→ Prompt
Can you sum up the Chaucer biography below in two sentences?

(Supplied text)

Geoffrey Chaucer Biography (Masterpieces of World Literature, Critical Edition)

While historians have been able to reconstruct much about the life of Geoffrey Chaucer (CHAW-sur) from the 493 documents, mostly office records, that mention him, these documents cast light only on the public life of a prominent civil servant; not one refers to him as an author. That is not to say that he was not recognized or appreciated as a poet by his contemporaries: In Chaucer’s day, poetry was considered to be a leisure pastime of talented men, a valuable skill, but not in itself a career. Chaucer, too, probably thought of himself primarily in terms of his public duties rather than his poetry.

The exact date and even year of Chaucer’s birth are unknown; the year 1340 has become traditionally accepted, but 1343 may be a more accurate guess. He was probably born in London, where his parents, John and Agnes, held property. His father was a prosperous wine merchant with business ties to the court of King Edward III.

(End Supplied text)
(Raw data)

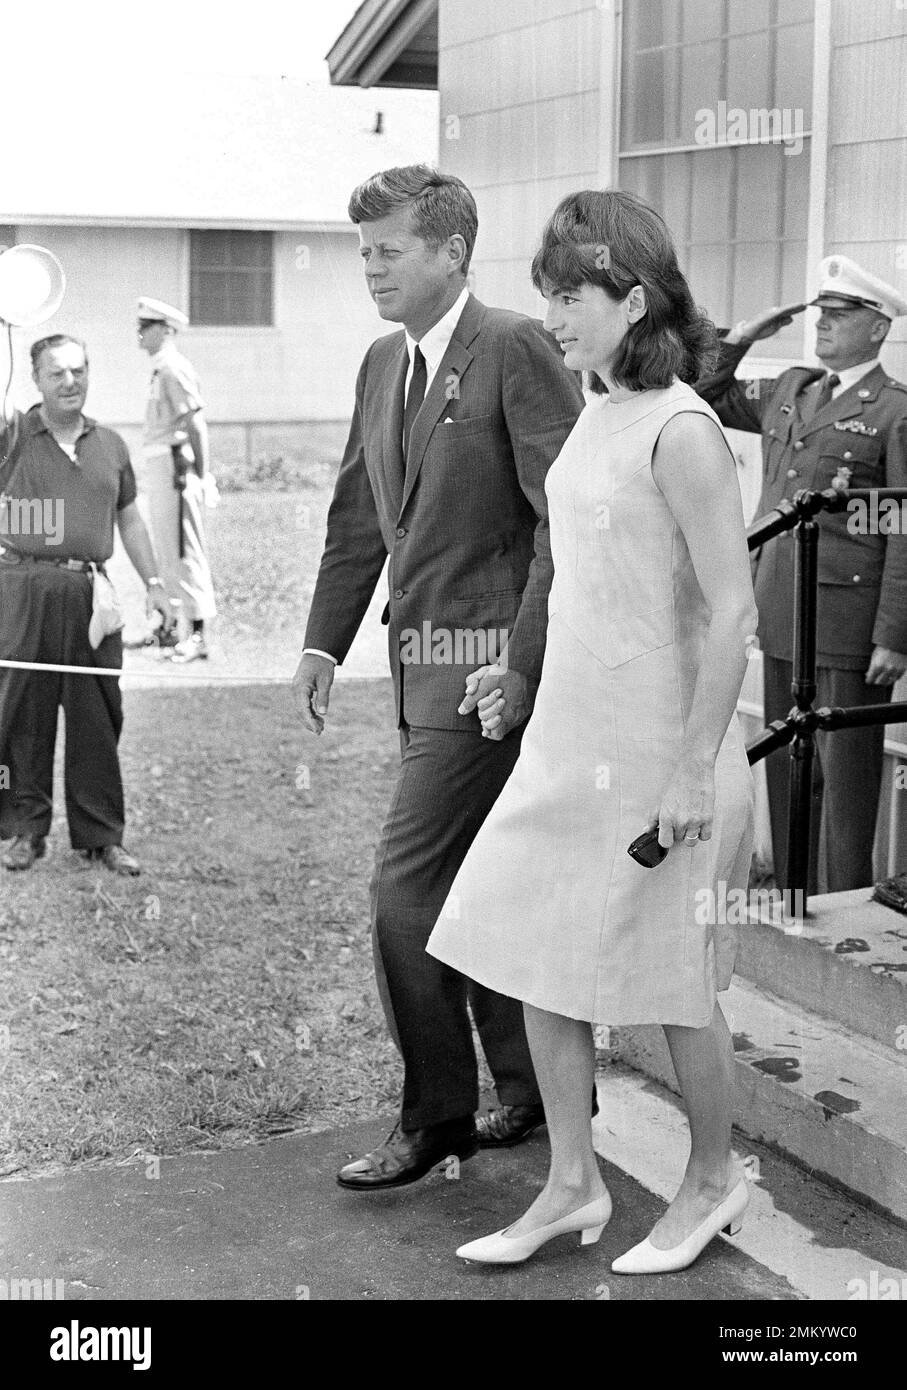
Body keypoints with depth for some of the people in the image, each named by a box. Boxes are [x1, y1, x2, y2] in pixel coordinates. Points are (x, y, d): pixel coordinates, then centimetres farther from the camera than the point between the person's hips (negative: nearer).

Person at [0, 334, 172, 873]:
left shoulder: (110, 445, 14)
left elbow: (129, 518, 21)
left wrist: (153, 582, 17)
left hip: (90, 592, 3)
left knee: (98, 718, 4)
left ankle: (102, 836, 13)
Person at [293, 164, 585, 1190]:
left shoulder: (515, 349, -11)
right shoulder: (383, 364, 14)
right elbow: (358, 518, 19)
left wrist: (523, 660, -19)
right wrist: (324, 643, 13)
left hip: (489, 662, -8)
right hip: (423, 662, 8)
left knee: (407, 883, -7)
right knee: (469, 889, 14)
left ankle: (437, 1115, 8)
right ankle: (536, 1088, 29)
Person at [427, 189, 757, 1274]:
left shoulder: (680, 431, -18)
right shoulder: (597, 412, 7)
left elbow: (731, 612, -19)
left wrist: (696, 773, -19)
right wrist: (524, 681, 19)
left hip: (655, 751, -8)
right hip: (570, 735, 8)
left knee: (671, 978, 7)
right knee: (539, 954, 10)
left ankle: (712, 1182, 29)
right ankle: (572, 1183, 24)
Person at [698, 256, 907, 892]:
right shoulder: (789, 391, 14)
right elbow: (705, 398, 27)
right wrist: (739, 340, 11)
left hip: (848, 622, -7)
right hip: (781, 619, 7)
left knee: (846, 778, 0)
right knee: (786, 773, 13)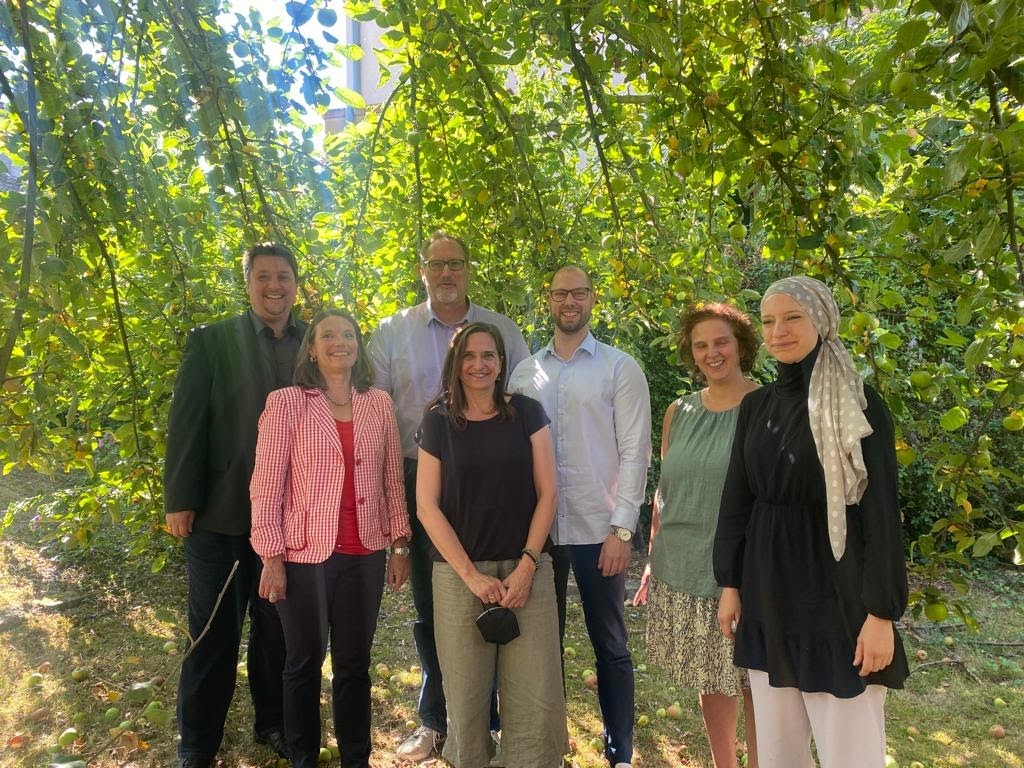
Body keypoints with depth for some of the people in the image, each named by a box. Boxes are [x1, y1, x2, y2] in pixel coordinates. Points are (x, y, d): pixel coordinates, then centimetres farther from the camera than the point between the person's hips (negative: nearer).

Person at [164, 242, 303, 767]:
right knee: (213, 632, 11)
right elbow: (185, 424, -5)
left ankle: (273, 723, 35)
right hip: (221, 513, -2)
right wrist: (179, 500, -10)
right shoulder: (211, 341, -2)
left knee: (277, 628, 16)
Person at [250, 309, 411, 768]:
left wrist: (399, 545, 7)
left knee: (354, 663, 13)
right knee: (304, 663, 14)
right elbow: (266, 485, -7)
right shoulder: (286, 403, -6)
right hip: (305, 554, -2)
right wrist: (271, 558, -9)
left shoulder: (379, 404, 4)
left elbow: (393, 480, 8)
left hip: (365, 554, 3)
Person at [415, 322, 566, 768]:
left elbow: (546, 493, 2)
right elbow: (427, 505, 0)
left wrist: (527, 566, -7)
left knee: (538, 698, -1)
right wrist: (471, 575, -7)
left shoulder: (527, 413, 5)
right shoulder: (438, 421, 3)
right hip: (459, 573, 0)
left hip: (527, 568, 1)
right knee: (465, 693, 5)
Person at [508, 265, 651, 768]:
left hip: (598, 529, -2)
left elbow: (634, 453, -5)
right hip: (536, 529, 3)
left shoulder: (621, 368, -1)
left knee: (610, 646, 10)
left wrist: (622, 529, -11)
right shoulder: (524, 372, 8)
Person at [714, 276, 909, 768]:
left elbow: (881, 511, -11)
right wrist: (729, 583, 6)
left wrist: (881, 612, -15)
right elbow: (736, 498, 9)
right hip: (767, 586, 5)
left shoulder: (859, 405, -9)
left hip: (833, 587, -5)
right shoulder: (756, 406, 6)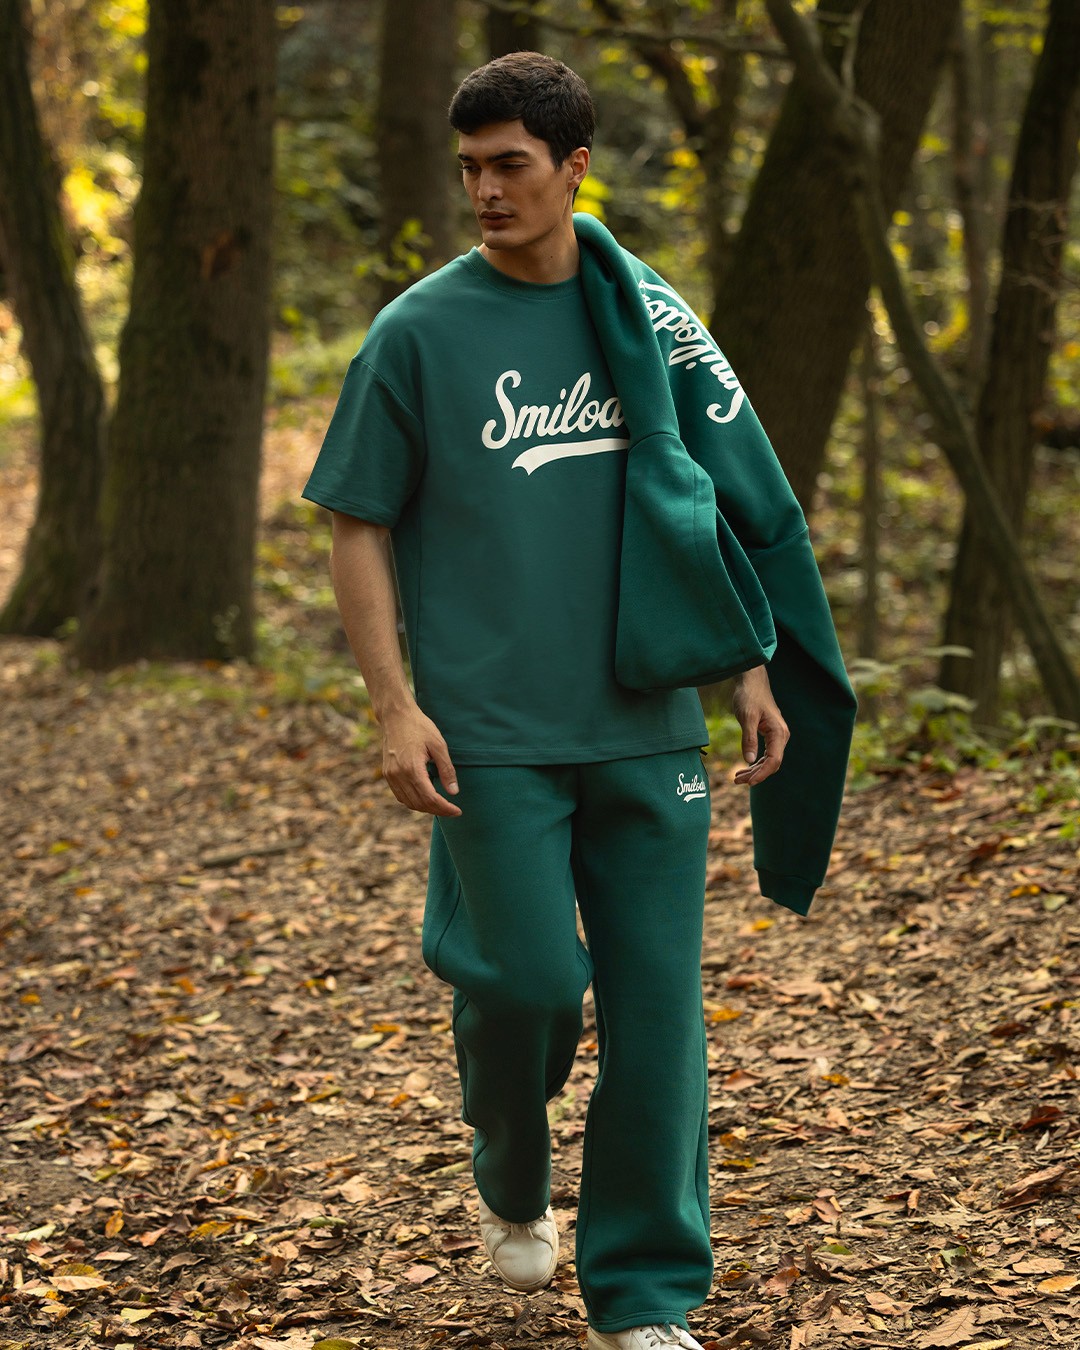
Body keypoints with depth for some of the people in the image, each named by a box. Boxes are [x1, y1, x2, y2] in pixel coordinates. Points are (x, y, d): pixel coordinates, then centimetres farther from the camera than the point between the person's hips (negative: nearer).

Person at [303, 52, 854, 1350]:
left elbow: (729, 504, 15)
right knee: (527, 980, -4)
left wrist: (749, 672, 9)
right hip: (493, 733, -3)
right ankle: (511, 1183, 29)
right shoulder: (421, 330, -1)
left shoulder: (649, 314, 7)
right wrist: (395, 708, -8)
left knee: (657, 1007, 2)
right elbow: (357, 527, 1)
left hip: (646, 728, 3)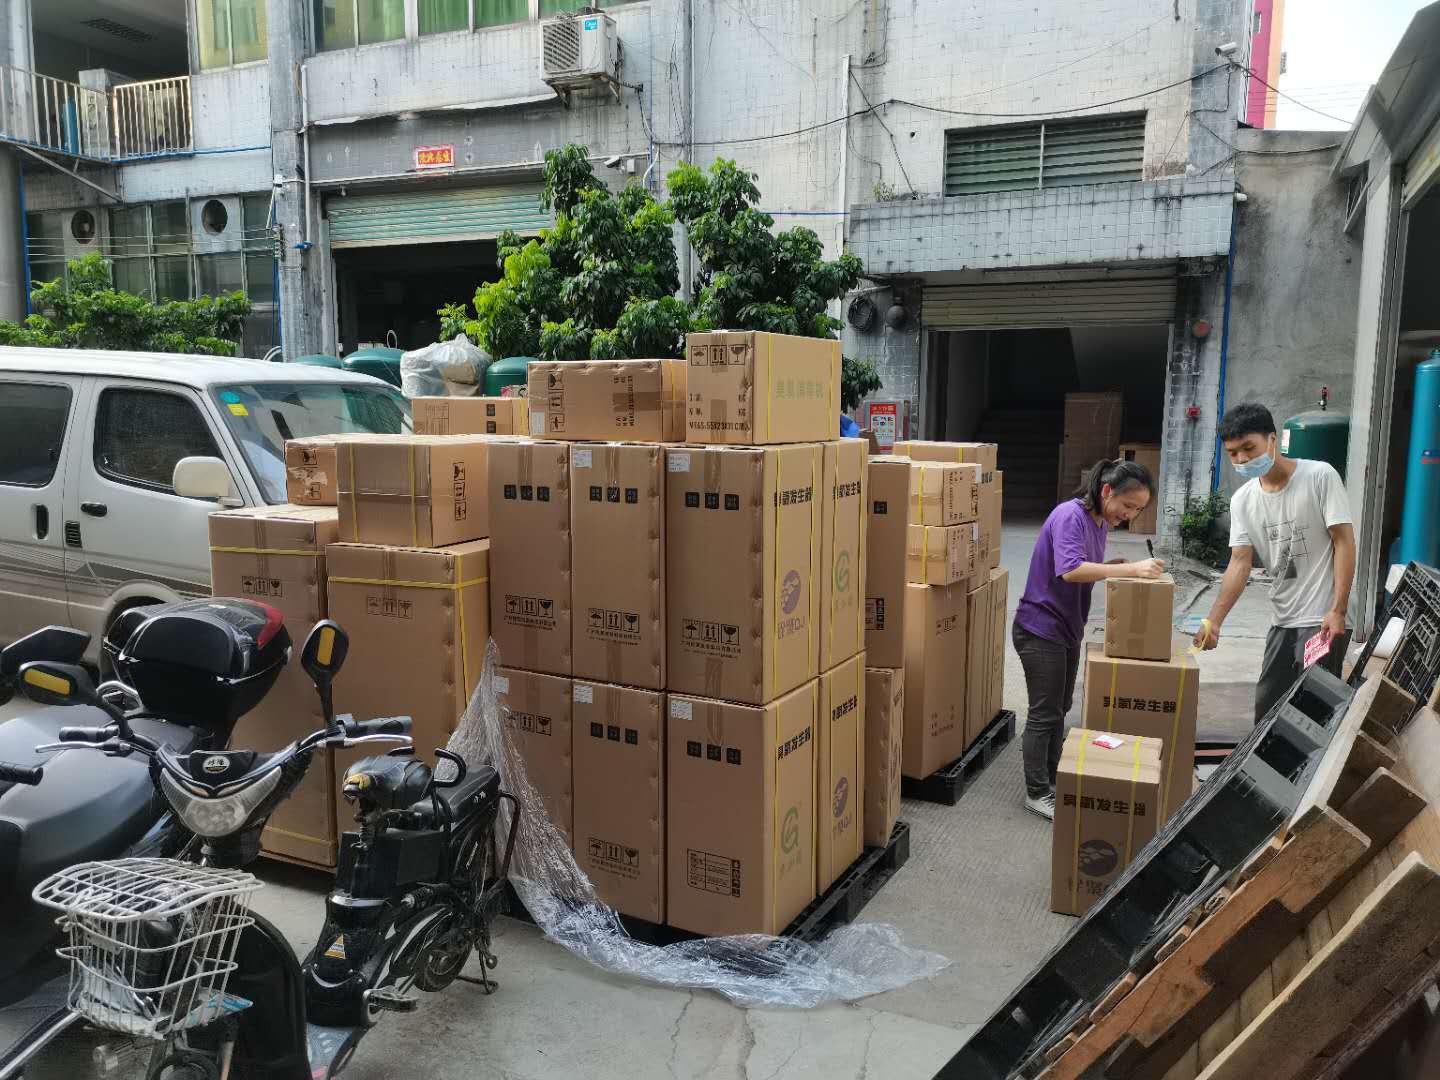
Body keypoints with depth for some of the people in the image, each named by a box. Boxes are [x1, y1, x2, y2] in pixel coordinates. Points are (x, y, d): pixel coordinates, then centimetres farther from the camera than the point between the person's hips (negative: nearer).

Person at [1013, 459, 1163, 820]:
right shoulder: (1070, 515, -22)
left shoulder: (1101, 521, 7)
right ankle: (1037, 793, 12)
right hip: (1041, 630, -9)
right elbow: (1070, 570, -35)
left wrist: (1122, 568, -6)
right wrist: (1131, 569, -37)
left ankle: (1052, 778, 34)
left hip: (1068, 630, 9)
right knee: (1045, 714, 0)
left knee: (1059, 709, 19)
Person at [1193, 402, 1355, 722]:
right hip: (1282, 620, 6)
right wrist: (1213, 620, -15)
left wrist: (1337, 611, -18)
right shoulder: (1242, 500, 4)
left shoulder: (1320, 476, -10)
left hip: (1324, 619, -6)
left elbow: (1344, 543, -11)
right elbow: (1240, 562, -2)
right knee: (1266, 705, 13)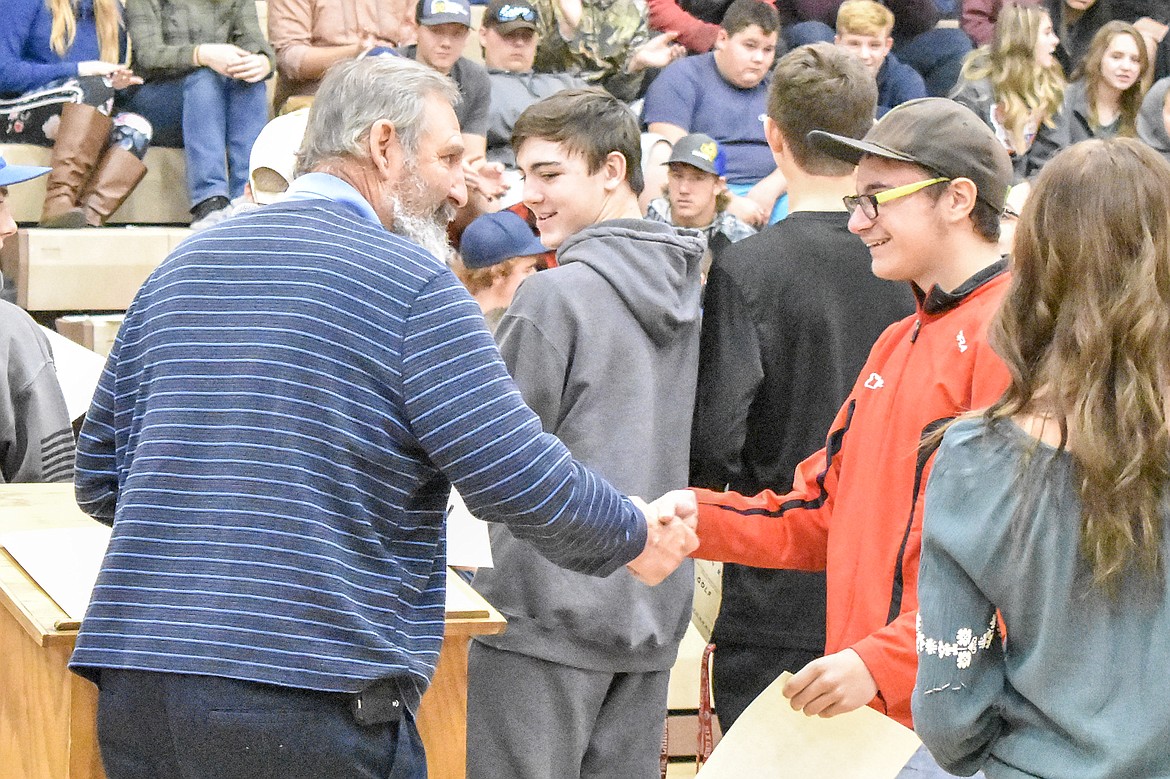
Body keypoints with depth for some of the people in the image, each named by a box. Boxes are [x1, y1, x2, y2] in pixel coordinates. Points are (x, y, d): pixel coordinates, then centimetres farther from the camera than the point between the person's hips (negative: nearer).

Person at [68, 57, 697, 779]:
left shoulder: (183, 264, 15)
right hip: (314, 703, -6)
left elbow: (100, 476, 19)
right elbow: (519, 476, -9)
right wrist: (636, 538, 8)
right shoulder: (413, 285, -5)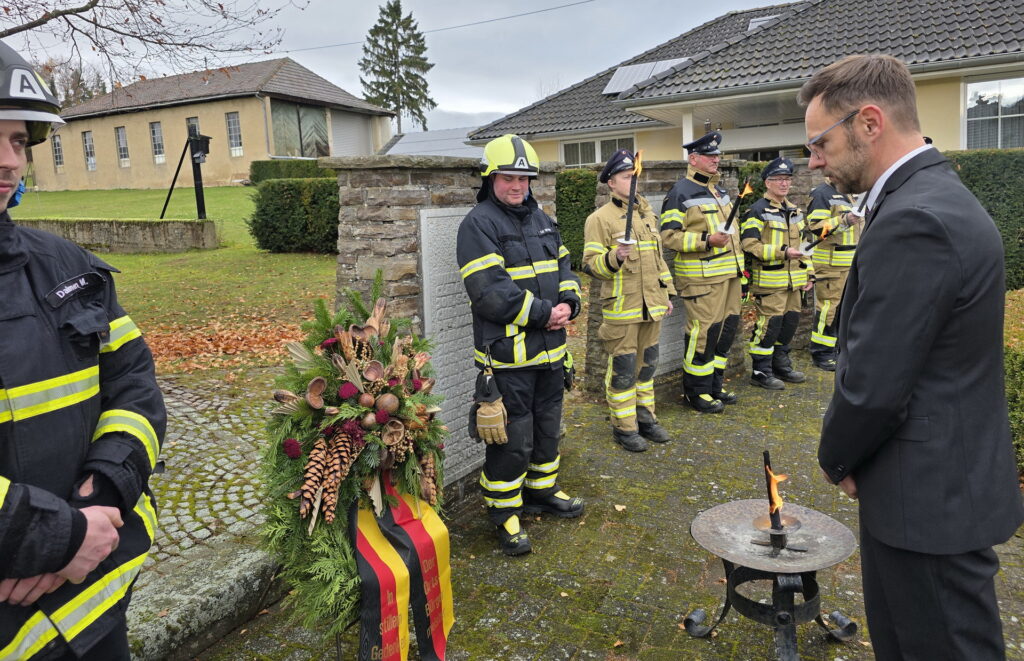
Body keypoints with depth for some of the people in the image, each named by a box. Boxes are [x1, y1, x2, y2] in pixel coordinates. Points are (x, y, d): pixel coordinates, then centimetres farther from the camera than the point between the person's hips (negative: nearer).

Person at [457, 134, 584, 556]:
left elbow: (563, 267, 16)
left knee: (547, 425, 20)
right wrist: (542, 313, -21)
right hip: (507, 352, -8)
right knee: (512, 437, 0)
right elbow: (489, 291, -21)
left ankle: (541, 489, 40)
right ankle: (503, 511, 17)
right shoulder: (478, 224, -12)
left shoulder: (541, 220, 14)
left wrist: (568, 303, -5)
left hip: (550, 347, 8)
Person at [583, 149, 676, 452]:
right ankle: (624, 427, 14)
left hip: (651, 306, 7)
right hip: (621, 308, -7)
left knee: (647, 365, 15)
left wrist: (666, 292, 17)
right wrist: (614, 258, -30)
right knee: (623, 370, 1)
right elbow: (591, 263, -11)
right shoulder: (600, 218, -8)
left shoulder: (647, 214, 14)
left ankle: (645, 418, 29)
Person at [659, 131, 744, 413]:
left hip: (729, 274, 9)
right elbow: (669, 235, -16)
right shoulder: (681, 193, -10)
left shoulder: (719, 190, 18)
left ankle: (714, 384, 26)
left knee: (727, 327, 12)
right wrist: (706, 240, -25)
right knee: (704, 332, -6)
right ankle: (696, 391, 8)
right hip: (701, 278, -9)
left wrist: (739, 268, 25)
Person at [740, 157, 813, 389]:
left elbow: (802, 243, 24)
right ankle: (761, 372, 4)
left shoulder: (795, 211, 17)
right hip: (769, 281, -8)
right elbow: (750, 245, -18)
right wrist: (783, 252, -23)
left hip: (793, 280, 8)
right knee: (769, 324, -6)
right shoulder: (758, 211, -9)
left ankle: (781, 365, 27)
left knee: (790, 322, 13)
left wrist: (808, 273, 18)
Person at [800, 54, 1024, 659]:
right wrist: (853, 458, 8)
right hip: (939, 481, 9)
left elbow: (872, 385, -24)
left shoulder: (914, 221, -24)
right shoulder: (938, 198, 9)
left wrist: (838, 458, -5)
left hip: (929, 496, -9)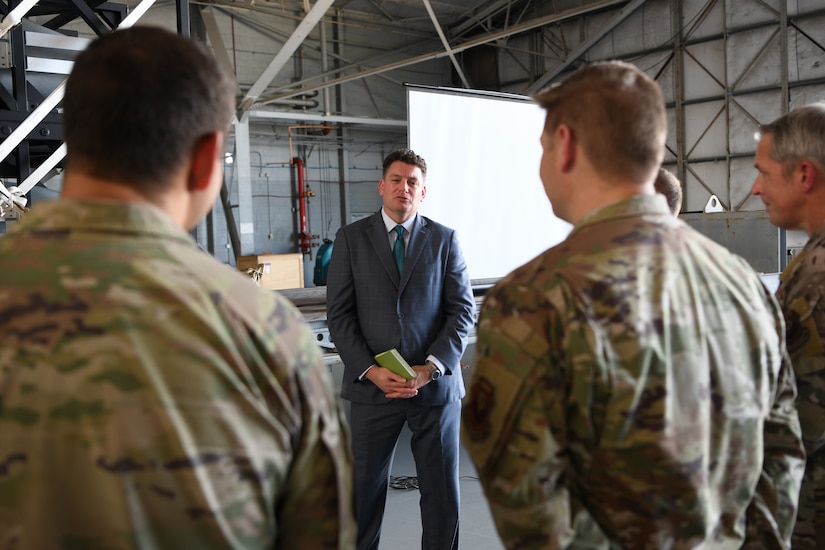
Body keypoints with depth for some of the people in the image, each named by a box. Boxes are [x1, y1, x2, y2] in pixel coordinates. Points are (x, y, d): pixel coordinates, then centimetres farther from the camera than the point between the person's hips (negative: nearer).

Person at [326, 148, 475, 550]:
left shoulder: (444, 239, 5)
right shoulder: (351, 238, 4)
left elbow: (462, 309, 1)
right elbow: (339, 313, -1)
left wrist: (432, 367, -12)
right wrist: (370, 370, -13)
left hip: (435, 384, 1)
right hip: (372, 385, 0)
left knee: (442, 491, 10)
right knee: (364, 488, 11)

(End Raw data)

→ Exercise output
The 493 surviving documents that mention Geoffrey Chaucer, mostly office records, reveal only his public life as a prominent civil servant and never refer to him as an author, as poetry in his day was regarded as a leisure pastime rather than a career. His birth year is traditionally given as 1340 but may have been 1343, he was probably born in London to John and Agnes, and his father was a prosperous wine merchant with business ties to the court of King Edward III.